§ What to produce: What appears from the first line of the records below through the line containing "Page size: 2000x1125." must be reproduced verbatim.
------------------------------------------------
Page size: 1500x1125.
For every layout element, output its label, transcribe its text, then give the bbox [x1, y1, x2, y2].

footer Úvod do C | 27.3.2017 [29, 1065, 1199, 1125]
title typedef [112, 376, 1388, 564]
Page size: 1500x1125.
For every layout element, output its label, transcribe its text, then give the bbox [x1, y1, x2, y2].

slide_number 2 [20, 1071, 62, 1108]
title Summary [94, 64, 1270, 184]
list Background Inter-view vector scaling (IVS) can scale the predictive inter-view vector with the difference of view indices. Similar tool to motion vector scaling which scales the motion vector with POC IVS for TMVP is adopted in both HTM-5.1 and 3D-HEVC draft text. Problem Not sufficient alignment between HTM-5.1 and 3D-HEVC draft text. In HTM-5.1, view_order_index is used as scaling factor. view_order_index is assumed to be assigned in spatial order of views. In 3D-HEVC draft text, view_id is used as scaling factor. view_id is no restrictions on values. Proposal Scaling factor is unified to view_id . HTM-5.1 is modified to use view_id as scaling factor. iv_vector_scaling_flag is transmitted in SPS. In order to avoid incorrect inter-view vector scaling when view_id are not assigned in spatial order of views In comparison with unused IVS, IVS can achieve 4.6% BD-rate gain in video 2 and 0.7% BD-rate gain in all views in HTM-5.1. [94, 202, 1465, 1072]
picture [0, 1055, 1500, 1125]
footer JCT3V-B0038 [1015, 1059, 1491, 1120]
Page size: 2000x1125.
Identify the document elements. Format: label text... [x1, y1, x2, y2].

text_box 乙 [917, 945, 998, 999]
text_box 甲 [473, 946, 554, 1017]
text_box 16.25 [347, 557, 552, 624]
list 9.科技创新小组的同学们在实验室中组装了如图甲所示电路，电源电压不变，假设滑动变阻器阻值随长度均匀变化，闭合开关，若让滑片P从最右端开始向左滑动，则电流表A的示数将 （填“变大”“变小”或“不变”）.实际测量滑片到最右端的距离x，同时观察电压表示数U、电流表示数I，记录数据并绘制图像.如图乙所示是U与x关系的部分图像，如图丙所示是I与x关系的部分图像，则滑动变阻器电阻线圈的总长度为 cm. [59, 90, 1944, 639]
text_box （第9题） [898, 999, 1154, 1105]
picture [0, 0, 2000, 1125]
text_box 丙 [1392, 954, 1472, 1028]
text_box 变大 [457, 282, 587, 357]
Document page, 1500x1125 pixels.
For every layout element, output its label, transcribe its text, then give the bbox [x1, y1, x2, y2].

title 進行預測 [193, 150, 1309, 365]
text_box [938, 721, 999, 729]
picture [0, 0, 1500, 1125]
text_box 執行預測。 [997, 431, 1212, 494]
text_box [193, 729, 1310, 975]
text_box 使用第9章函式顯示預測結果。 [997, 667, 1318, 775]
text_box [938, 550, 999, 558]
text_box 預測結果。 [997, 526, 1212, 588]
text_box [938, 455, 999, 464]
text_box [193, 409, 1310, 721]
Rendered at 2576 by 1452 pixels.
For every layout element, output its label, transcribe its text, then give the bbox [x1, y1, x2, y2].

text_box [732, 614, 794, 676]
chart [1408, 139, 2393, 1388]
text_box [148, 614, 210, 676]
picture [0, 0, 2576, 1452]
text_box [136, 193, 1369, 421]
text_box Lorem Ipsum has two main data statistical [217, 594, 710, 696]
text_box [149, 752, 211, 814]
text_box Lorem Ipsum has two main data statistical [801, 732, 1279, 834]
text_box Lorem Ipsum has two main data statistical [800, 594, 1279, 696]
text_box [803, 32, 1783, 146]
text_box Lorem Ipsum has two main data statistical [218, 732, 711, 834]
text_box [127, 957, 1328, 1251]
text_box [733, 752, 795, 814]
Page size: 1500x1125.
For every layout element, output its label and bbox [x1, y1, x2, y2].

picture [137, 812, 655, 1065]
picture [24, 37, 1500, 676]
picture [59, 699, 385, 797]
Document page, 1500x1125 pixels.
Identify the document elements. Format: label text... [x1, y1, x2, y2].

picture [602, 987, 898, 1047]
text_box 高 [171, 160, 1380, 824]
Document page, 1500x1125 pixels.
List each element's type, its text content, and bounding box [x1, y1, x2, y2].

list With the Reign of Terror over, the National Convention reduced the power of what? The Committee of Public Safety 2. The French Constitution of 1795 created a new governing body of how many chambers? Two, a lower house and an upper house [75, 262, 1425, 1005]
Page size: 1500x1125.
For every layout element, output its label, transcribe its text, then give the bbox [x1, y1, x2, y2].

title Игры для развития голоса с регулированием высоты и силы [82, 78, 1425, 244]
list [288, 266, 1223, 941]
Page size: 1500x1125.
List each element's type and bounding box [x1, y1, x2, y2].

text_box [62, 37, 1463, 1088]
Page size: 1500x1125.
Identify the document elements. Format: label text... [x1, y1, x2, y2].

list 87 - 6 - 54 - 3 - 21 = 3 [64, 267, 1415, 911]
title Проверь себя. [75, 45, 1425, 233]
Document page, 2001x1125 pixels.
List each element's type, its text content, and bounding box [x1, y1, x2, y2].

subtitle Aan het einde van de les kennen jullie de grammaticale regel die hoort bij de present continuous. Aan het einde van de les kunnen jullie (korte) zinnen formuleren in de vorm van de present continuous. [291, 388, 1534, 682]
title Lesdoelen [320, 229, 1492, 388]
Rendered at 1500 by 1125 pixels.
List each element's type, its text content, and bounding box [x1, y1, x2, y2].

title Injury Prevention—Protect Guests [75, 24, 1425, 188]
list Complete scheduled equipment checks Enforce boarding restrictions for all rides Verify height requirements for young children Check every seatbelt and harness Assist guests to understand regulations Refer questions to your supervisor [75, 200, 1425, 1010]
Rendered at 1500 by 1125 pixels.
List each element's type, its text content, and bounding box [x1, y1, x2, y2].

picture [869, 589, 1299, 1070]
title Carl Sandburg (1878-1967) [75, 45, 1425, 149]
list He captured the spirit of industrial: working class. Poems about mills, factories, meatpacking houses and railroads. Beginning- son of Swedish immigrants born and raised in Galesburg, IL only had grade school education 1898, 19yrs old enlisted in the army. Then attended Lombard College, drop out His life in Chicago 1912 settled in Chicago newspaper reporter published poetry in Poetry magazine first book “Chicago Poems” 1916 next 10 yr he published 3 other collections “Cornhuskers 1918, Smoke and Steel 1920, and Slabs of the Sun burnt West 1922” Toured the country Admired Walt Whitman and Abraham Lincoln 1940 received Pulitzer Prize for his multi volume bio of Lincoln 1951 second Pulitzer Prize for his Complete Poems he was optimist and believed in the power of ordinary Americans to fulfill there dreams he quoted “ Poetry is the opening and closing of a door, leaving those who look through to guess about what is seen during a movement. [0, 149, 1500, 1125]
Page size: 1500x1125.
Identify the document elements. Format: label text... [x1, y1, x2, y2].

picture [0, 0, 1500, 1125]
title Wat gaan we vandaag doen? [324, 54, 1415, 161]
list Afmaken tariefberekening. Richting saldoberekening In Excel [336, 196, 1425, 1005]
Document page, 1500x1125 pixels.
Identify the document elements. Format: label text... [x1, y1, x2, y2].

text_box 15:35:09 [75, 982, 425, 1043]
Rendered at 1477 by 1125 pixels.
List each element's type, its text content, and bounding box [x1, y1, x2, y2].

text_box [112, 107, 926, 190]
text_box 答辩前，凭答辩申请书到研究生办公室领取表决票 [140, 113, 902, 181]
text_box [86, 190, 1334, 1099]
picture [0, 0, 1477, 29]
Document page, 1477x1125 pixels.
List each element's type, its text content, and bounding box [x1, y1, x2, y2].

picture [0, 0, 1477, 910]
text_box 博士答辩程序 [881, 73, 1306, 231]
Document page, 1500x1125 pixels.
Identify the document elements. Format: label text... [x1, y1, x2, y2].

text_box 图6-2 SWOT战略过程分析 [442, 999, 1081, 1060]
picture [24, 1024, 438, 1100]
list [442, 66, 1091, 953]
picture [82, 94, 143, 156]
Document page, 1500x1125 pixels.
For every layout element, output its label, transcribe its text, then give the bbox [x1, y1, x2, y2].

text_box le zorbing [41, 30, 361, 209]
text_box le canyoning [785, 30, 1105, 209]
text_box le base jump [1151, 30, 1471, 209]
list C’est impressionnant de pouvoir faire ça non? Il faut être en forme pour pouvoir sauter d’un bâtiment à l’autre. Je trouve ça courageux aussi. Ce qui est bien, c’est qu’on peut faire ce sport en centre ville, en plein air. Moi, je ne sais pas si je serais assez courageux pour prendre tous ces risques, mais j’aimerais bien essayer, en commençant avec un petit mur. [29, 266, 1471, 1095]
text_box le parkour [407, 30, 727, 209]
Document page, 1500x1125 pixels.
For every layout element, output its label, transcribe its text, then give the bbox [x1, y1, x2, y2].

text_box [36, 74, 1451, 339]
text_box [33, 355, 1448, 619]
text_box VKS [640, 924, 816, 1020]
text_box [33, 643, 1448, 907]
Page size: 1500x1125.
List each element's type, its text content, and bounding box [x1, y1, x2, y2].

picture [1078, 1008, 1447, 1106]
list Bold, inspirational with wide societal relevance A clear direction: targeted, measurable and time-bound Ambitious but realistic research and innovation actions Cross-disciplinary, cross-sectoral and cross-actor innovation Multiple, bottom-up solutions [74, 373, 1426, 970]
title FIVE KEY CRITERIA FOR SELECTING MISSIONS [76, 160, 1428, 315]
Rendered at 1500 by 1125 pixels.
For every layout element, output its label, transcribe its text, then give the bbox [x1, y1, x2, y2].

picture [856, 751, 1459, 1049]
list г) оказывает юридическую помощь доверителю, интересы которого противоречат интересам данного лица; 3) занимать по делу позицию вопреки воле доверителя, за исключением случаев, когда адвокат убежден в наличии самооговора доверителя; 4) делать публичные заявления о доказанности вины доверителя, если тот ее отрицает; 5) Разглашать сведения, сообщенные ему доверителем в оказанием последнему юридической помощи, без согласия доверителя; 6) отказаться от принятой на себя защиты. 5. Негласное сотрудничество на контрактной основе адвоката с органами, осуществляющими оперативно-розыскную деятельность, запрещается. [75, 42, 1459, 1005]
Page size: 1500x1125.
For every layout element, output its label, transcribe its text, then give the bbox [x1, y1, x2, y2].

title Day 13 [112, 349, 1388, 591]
------------------------------------------------
§ Response to this task:
Page size: 1500x1125.
For every layout element, output its label, transcribe its text, then give the bbox [x1, y1, x2, y2].

footer Úvod do C | 27.3.2017 [29, 1065, 1199, 1125]
title typedef [112, 376, 1388, 564]
Page size: 1500x1125.
For every layout element, output its label, transcribe its text, then give the bbox [x1, y1, x2, y2].

slide_number 2 [20, 1071, 62, 1108]
title Summary [94, 64, 1270, 184]
list Background Inter-view vector scaling (IVS) can scale the predictive inter-view vector with the difference of view indices. Similar tool to motion vector scaling which scales the motion vector with POC IVS for TMVP is adopted in both HTM-5.1 and 3D-HEVC draft text. Problem Not sufficient alignment between HTM-5.1 and 3D-HEVC draft text. In HTM-5.1, view_order_index is used as scaling factor. view_order_index is assumed to be assigned in spatial order of views. In 3D-HEVC draft text, view_id is used as scaling factor. view_id is no restrictions on values. Proposal Scaling factor is unified to view_id . HTM-5.1 is modified to use view_id as scaling factor. iv_vector_scaling_flag is transmitted in SPS. In order to avoid incorrect inter-view vector scaling when view_id are not assigned in spatial order of views In comparison with unused IVS, IVS can achieve 4.6% BD-rate gain in video 2 and 0.7% BD-rate gain in all views in HTM-5.1. [94, 202, 1465, 1072]
picture [0, 1055, 1500, 1125]
footer JCT3V-B0038 [1015, 1059, 1491, 1120]
Page size: 2000x1125.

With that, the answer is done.